## Information given
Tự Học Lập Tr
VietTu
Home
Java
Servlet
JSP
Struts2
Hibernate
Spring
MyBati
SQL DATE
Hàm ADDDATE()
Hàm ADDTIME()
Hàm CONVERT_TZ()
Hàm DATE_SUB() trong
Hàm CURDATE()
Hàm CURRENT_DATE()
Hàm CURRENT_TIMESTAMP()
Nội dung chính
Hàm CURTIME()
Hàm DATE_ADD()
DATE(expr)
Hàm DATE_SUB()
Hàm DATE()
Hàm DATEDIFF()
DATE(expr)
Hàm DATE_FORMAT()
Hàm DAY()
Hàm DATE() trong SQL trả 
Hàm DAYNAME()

## The problem
The answer should be only the number of lines in the data that include "trong".

## Answer area
2